Lifschitz Sergio, Haeusler Edward H, Catanho Marcos, Miranda Antonio B de, Armas Elvismary Molina de, Heine Alexandre, Moreira Sergio G M P, Tristão Cristian
Departamento de Informática, Pontifícia Universidade Católica do Rio de Janeiro (PUC-Rio), Rio de Janeiro 22451-900, Brazil.
Lab. Genética Molecular de Microrganismos, Fundação Oswaldo Cruz (FIOCRUZ), Rio de Janeiro 21040-900, Brazil.
BioTech (Basel). 2022 Jul 30;11(3):31. doi: 10.3390/biotech11030031.
DNA sequencers output a large set of very long biological data strings that we should persist in databases rather than basic text file systems. Many different data models and database management systems (DBMS) may deal with both storage and efficiency issues regarding genomic datasets. Specifically, there is a need for handling strings with variable sizes while keeping their biological meaning. Relational database management systems (RDBMS) provide several data types that could be further explored for the genomics context. Besides, they enforce integrity, consistency, and enable good abstractions for more conventional data. We propose the relational text data type to represent and manipulate biological sequences and their derivatives. We present a logical schema for representing the core biological information, which may be inferred from a given biological conceptual data schema and the corresponding function manipulations. We implement and evaluate these stored functions into an actual RDBMS for both efficacy and efficiency. We show that it is possible to enforce basic and complex requirements for the genomic domain. We claim that the well-established relational text data type in RDBMS may appropriately handle the representation and persistency of biological sequences. We base our approach on the idea of domain-specific abstract data types that can store data with semantically defined functions while hiding those details from non-technical end-users.
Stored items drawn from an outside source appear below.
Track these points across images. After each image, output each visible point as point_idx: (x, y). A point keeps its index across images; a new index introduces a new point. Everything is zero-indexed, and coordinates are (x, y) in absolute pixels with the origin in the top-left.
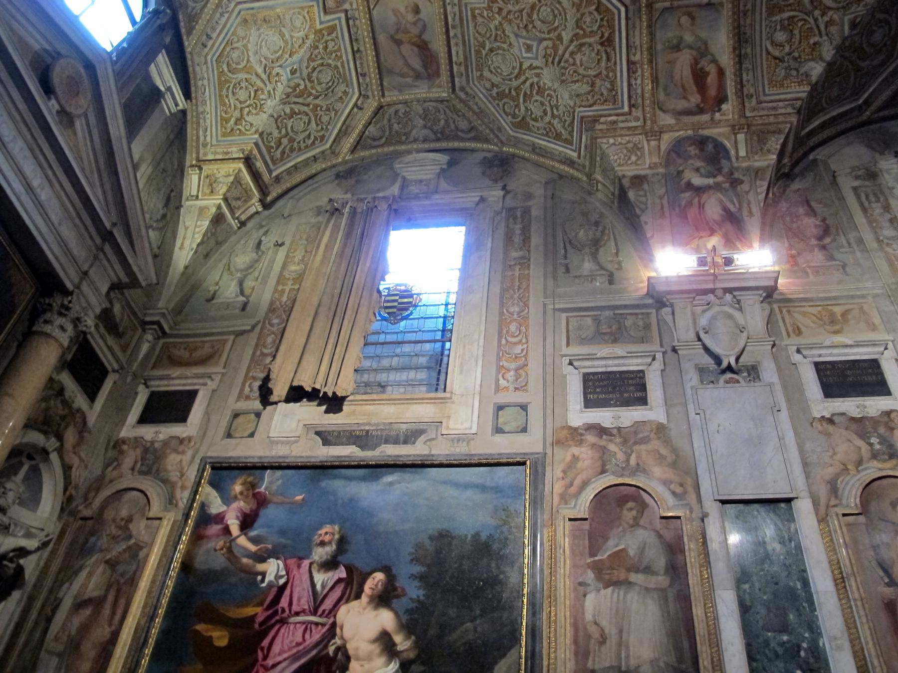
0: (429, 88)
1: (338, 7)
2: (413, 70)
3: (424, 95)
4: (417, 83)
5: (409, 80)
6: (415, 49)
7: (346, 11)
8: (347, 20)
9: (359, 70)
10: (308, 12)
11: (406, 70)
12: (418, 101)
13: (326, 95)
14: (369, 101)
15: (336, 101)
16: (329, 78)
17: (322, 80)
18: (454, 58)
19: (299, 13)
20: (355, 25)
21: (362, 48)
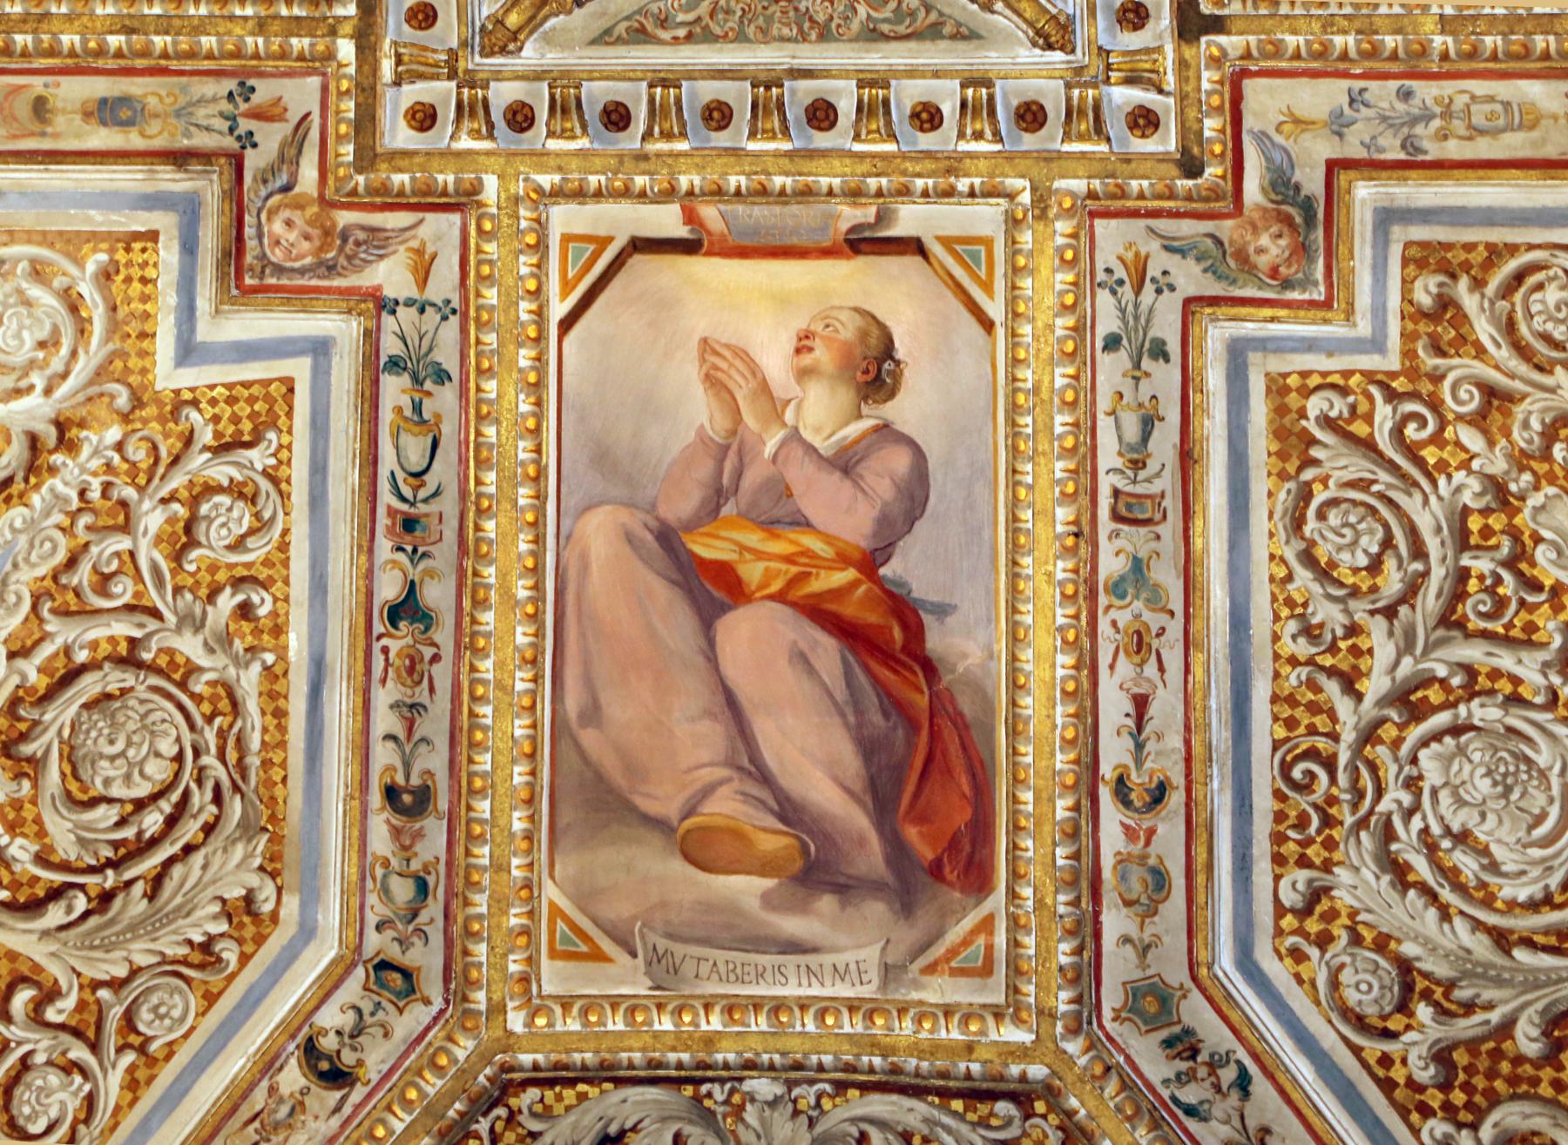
0: (890, 973)
1: (331, 269)
2: (789, 811)
3: (852, 1025)
4: (793, 925)
5: (746, 888)
6: (827, 651)
7: (383, 305)
8: (373, 367)
9: (384, 756)
10: (106, 275)
11: (726, 806)
12: (794, 1072)
13: (106, 898)
14: (416, 1016)
15: (171, 967)
16: (159, 771)
17: (105, 776)
18: (1114, 753)
19: (38, 272)
20: (418, 418)
21: (437, 595)
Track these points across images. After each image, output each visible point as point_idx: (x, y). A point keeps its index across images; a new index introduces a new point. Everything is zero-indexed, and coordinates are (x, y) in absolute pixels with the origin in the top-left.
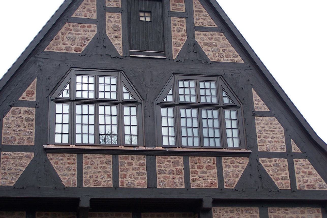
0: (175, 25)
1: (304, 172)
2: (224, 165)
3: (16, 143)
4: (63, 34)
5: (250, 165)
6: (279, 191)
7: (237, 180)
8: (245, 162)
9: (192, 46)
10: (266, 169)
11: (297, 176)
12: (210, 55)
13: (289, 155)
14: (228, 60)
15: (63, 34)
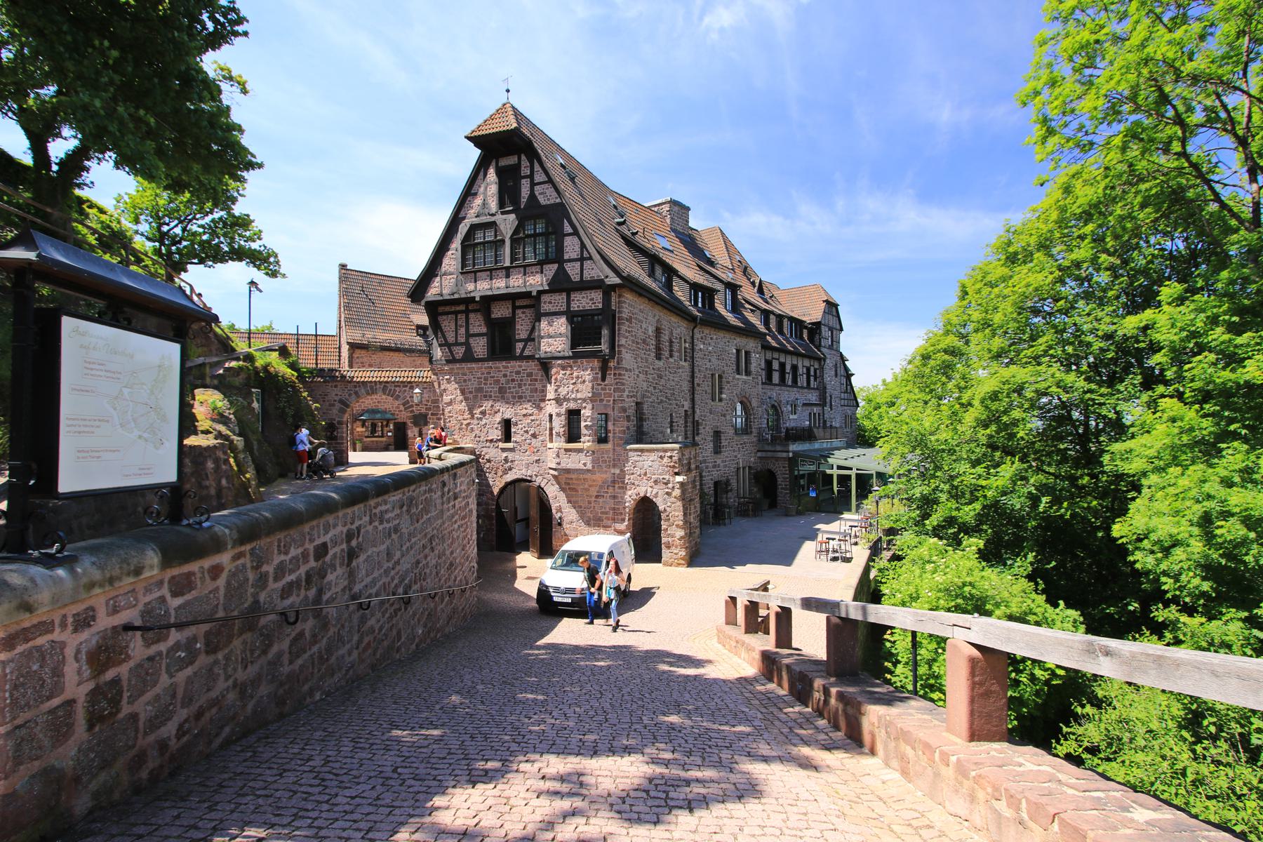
8: (556, 266)
9: (532, 196)
12: (542, 200)
14: (552, 202)
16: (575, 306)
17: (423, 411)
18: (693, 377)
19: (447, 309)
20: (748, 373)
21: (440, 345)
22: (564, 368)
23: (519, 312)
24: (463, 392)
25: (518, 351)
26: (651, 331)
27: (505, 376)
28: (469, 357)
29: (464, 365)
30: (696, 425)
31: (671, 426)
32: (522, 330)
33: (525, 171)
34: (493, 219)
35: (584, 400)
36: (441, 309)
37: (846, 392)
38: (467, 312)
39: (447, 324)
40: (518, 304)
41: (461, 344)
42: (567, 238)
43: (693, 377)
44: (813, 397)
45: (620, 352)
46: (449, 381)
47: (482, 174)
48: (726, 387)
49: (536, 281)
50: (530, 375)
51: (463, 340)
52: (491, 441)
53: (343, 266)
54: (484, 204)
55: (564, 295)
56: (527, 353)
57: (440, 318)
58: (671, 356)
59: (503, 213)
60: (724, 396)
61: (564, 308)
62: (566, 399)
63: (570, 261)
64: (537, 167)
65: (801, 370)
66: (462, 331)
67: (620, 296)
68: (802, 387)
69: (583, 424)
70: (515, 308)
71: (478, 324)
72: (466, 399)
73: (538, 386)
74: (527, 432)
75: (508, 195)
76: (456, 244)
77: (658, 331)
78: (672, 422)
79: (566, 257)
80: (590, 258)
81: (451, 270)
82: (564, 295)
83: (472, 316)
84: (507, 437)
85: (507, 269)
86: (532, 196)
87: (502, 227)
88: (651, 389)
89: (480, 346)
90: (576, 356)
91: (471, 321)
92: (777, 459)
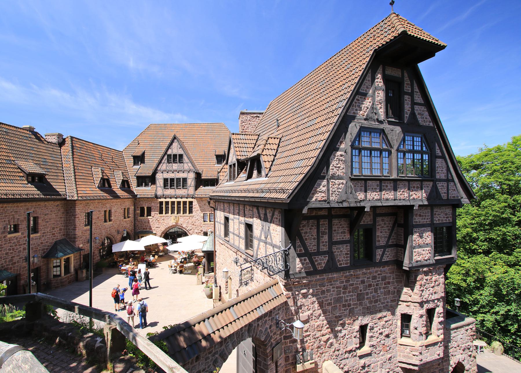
0: (406, 100)
4: (355, 103)
5: (433, 186)
6: (443, 199)
9: (413, 114)
11: (450, 191)
15: (355, 103)
16: (436, 220)
17: (278, 337)
21: (299, 256)
22: (426, 274)
24: (321, 305)
27: (363, 282)
28: (332, 267)
29: (325, 276)
33: (407, 88)
35: (438, 300)
39: (309, 233)
41: (324, 253)
46: (305, 296)
49: (418, 197)
50: (384, 279)
52: (350, 351)
56: (385, 259)
62: (428, 302)
64: (416, 89)
66: (326, 238)
72: (324, 312)
74: (381, 334)
76: (345, 145)
80: (453, 181)
81: (340, 173)
83: (335, 221)
85: (395, 180)
86: (413, 114)
89: (343, 254)
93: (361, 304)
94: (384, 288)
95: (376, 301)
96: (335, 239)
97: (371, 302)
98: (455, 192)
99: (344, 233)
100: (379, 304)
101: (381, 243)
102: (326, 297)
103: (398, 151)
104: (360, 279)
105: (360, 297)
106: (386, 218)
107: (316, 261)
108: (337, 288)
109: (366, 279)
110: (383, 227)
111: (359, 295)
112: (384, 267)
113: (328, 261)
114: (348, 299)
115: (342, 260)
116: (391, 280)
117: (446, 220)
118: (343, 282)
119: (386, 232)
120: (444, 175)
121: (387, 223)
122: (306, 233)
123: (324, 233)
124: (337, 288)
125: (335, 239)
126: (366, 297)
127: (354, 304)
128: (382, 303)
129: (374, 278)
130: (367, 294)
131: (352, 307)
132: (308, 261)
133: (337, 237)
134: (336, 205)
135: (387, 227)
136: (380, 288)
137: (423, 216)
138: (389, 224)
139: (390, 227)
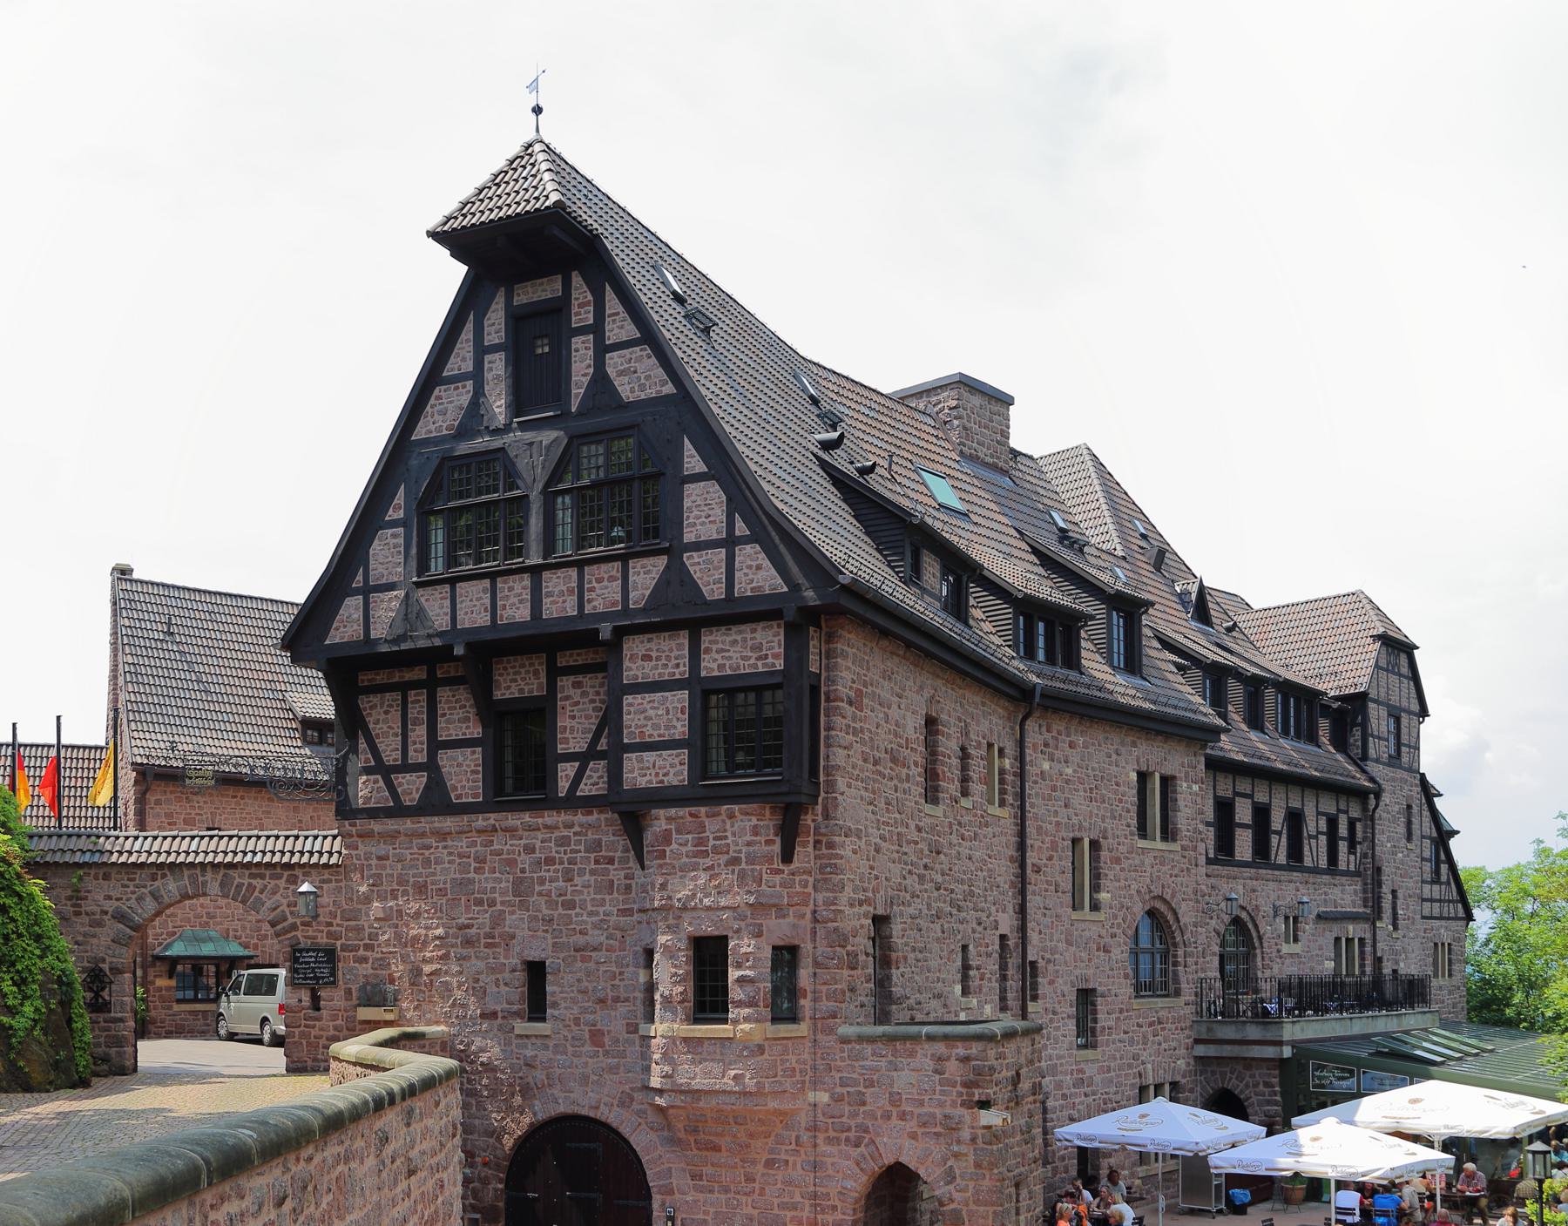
1: (750, 567)
2: (631, 571)
3: (384, 581)
6: (707, 603)
7: (648, 593)
8: (661, 562)
10: (692, 570)
13: (730, 543)
16: (711, 666)
18: (1022, 847)
19: (381, 678)
20: (1168, 833)
23: (565, 682)
25: (563, 786)
26: (913, 727)
27: (530, 849)
28: (437, 801)
30: (1030, 971)
31: (965, 978)
32: (574, 727)
34: (497, 443)
36: (365, 678)
37: (1436, 880)
38: (431, 686)
39: (382, 718)
40: (562, 661)
41: (416, 768)
42: (689, 489)
43: (1022, 847)
44: (1346, 895)
45: (831, 785)
47: (468, 333)
48: (1109, 871)
51: (422, 758)
53: (122, 573)
54: (475, 408)
55: (684, 639)
56: (585, 789)
57: (364, 702)
58: (965, 793)
59: (524, 426)
60: (1104, 896)
61: (683, 671)
63: (698, 546)
65: (1314, 824)
66: (419, 733)
67: (830, 638)
68: (1315, 871)
69: (733, 974)
70: (554, 673)
71: (459, 718)
73: (616, 875)
75: (536, 386)
77: (931, 723)
78: (966, 967)
79: (689, 537)
82: (684, 639)
83: (443, 694)
84: (537, 1006)
87: (522, 464)
88: (911, 881)
89: (464, 773)
90: (715, 797)
91: (442, 707)
92: (1249, 1063)
93: (524, 905)
94: (593, 872)
95: (570, 905)
96: (443, 736)
97: (552, 905)
98: (762, 573)
99: (467, 719)
100: (577, 915)
101: (571, 744)
102: (434, 874)
103: (549, 497)
104: (522, 842)
105: (520, 888)
106: (586, 679)
107: (401, 784)
108: (460, 856)
109: (538, 845)
110: (577, 703)
111: (518, 883)
112: (590, 813)
113: (427, 787)
114: (489, 886)
115: (463, 787)
116: (619, 854)
117: (755, 666)
118: (474, 844)
119: (587, 717)
120: (714, 527)
121: (591, 691)
122: (377, 722)
123: (416, 722)
124: (460, 856)
125: (443, 736)
126: (537, 888)
127: (503, 903)
128: (591, 914)
129: (563, 842)
130: (542, 881)
131: (499, 907)
132: (381, 783)
133: (447, 731)
134: (384, 648)
135: (593, 701)
136: (581, 873)
137: (658, 659)
138: (598, 693)
139: (602, 701)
DNA测序仪输出大量非常长的生物数据字符串,我们应该将其保存在数据库中,而不是基本的文本文件系统中。许多不同的数据模型和数据库管理系统(DBMS)可以处理有关基因组数据集的存储和效率问题。具体而言,需要处理大小可变的字符串,同时保留其生物学意义。关系数据库管理系统(RDBMS)提供了几种数据类型,可在基因组学背景下进一步探索。此外,它们可确保完整性、一致性,并为更传统的数据提供良好的抽象。我们提出使用关系文本数据类型来表示和处理生物序列及其衍生物。我们提出了一个用于表示核心生物信息的逻辑模式,该模式可从给定的生物概念数据模式和相应的函数操作中推断出来。我们将这些存储函数实现并评估到实际的RDBMS中,以确保有效性和效率。我们表明,对基因组领域执行基本和复杂的要求是可能的。我们声称,RDBMS中成熟的关系文本数据类型可以适当地处理生物序列的表示和持久性。我们的方法基于特定领域抽象数据类型的思想,该类型可以存储具有语义定义函数的数据,同时向非技术终端用户隐藏这些细节。